Copay Accumulator and Maximizer Programs

An increasing number of commercial plans (estimated at 25 to 30% of employer-sponsored plans as of 2025) use copay accumulator programs that prevent manufacturer copay cards from counting toward the patient's deductible or out-of-pocket maximum. For a drug with a WAC above $50,000 per year, this can expose the patient to the full deductible after the copay card exhausts. Screen for accumulator programs during benefits verification, and if one is in place, explore Gilead's patient assistance program (PAP) for income-qualified patients (household income <500% FPL).

Monitoring, Renewals, and Ongoing Authorization

Most payers require reauthorization every 6 to 12 months for GH-axis therapies. Renewal submissions must include updated IGF-1 levels and clinical response documentation.

Required Monitoring Labs

The Endocrine Society guideline recommends measuring serum IGF-1 every 6 to 12 months during GH-axis therapy, with dose titration targeting an IGF-1 in the age-adjusted upper half of the normal range [5]. Payers frequently require this lab as a condition of reauthorization. Document fasting glucose and HbA1c at baseline and every 6 months, because GH-axis stimulation can worsen insulin resistance. A 2019 meta-analysis of 37 studies (N=2,675) found that GH replacement therapy increased fasting glucose by a mean of 3.4 mg/dL but did not significantly alter HbA1c at 12 months [13].

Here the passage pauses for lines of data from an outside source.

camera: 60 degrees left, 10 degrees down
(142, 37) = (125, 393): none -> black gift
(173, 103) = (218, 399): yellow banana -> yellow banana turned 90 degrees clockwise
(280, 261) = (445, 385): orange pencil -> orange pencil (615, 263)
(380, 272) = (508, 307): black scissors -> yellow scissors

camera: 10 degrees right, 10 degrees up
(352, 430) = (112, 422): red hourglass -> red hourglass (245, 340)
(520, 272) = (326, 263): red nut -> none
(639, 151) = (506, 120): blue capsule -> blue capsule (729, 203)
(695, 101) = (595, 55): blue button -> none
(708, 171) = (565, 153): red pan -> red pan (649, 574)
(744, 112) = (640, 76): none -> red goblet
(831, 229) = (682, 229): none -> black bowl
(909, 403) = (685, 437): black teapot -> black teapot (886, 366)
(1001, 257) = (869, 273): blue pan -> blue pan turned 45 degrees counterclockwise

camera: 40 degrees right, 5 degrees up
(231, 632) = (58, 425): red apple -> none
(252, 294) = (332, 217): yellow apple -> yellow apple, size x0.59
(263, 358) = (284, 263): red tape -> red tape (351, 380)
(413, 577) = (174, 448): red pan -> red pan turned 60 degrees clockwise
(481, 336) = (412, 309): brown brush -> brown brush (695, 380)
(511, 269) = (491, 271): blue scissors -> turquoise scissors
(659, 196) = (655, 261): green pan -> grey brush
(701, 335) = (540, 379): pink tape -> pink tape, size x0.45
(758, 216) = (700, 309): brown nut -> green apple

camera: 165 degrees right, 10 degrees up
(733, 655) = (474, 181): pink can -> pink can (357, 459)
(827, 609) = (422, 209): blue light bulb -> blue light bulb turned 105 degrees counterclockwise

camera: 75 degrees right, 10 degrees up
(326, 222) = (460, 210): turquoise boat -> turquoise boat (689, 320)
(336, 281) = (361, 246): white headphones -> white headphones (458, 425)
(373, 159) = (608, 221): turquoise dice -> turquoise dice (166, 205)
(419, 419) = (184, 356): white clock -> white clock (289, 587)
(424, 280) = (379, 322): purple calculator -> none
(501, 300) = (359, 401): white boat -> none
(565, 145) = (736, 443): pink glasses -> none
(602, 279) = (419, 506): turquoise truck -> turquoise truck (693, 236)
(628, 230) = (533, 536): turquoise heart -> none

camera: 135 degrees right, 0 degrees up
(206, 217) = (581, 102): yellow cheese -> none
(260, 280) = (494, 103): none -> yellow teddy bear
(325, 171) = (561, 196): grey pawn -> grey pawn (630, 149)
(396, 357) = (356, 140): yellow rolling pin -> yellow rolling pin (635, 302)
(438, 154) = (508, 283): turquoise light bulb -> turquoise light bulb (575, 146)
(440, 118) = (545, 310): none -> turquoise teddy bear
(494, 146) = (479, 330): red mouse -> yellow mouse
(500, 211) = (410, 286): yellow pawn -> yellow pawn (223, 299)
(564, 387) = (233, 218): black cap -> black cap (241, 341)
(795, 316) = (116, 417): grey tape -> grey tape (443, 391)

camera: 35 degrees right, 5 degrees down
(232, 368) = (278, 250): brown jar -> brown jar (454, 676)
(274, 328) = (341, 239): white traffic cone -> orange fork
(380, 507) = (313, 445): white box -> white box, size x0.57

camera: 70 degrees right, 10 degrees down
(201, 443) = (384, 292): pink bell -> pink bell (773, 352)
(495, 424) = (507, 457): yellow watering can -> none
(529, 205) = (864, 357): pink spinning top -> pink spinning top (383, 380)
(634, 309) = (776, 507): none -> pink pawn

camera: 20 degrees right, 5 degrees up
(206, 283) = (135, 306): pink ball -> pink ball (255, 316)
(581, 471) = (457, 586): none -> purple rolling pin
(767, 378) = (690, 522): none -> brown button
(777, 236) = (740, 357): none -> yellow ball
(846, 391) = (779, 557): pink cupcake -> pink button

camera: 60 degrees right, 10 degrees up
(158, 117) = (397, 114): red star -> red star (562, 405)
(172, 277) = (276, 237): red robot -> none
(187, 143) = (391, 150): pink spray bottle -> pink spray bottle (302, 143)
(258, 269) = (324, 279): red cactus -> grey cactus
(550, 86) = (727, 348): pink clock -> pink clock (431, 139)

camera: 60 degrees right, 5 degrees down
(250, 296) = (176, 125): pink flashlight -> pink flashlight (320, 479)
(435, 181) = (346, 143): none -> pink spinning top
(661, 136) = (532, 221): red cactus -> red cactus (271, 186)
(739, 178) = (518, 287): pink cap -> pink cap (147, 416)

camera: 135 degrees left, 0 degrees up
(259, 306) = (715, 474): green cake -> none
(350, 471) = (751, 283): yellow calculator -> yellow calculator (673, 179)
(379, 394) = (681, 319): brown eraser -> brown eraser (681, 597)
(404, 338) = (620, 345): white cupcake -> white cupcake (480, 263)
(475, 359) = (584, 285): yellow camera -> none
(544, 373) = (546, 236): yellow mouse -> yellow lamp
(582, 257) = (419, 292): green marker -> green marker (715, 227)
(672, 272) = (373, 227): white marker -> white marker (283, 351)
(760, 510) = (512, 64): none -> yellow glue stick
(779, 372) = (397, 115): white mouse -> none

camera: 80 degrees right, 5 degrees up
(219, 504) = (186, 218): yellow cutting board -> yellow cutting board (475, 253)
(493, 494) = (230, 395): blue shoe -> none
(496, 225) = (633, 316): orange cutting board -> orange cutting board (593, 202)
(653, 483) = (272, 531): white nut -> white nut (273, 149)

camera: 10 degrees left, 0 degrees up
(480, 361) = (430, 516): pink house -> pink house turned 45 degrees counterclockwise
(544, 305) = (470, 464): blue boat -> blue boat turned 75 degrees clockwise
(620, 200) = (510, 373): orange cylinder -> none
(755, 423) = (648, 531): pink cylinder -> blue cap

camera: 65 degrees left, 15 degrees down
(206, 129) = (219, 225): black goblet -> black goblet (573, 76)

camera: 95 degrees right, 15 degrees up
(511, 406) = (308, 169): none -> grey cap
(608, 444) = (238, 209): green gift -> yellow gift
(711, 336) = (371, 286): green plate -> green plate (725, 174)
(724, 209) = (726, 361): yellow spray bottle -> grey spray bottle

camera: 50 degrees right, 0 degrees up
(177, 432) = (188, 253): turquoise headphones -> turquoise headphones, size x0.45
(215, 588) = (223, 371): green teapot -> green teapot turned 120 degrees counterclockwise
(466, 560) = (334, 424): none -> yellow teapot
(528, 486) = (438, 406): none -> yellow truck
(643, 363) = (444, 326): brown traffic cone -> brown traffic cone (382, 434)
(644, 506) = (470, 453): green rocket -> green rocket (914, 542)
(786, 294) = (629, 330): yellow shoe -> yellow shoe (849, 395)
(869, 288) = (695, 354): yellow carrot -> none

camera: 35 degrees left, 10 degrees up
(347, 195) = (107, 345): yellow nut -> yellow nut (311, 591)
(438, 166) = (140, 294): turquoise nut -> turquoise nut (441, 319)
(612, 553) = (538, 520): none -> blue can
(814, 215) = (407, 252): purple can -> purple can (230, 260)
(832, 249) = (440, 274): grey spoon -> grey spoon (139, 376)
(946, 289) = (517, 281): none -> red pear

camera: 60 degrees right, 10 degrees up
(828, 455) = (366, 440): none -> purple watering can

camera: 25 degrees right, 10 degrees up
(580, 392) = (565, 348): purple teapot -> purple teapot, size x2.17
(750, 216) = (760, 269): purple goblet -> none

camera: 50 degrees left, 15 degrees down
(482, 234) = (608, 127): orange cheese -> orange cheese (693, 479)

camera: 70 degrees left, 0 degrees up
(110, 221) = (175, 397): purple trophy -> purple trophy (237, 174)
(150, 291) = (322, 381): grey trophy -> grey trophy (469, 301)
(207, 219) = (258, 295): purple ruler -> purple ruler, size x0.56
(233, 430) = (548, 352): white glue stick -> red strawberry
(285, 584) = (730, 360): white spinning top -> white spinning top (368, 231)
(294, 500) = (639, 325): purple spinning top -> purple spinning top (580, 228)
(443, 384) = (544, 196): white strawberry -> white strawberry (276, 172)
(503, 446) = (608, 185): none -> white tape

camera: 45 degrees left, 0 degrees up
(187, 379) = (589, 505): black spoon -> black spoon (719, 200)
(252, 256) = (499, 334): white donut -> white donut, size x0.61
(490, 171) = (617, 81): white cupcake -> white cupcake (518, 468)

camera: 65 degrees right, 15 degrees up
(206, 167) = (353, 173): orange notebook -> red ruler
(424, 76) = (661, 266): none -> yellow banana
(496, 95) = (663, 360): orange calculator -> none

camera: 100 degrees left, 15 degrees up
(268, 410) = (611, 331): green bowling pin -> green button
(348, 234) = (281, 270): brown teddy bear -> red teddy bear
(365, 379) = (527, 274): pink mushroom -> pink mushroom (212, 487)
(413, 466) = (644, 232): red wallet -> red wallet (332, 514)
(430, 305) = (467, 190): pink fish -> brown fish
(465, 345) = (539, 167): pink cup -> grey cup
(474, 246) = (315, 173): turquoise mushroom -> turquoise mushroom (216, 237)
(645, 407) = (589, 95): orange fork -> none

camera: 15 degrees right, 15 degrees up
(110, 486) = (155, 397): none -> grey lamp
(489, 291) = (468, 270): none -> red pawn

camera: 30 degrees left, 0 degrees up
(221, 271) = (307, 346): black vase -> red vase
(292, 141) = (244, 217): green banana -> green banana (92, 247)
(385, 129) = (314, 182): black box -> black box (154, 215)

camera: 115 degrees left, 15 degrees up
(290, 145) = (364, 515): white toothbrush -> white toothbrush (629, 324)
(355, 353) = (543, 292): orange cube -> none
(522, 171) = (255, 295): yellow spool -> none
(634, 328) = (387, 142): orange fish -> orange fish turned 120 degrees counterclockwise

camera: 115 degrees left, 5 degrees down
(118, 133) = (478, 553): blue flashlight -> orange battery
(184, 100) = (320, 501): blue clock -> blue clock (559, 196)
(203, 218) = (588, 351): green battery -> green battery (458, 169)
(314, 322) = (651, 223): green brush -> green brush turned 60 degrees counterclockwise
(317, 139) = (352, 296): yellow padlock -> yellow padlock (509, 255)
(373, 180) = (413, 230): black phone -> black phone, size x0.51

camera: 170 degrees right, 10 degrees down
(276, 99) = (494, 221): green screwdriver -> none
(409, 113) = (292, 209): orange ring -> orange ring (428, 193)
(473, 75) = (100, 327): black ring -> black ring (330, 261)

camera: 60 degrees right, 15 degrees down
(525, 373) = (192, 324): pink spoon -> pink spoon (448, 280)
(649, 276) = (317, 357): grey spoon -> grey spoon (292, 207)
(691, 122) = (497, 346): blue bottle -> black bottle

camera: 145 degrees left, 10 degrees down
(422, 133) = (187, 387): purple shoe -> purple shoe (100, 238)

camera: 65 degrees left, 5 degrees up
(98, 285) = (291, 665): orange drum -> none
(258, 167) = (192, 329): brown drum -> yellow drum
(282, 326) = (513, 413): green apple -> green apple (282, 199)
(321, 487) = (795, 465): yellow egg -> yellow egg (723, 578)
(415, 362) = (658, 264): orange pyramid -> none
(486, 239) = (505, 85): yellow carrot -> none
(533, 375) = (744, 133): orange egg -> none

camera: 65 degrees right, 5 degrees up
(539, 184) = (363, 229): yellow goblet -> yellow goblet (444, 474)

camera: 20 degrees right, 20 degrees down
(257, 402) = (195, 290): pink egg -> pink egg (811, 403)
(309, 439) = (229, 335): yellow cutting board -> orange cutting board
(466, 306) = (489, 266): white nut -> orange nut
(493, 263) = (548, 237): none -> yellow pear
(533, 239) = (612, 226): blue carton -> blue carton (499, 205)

Documenting Clinical Response

Payers want evidence that the drug is working. Quantifiable endpoints include: change in body composition (DEXA-measured lean mass and visceral fat), lipid panel trends, bone mineral density (if osteopenia was a baseline finding), and patient-reported quality of life scores. The QoL-AGHDA (Quality of Life Assessment of Growth Hormone Deficiency in Adults) questionnaire is the most widely validated instrument and takes under 5 minutes to administer [14].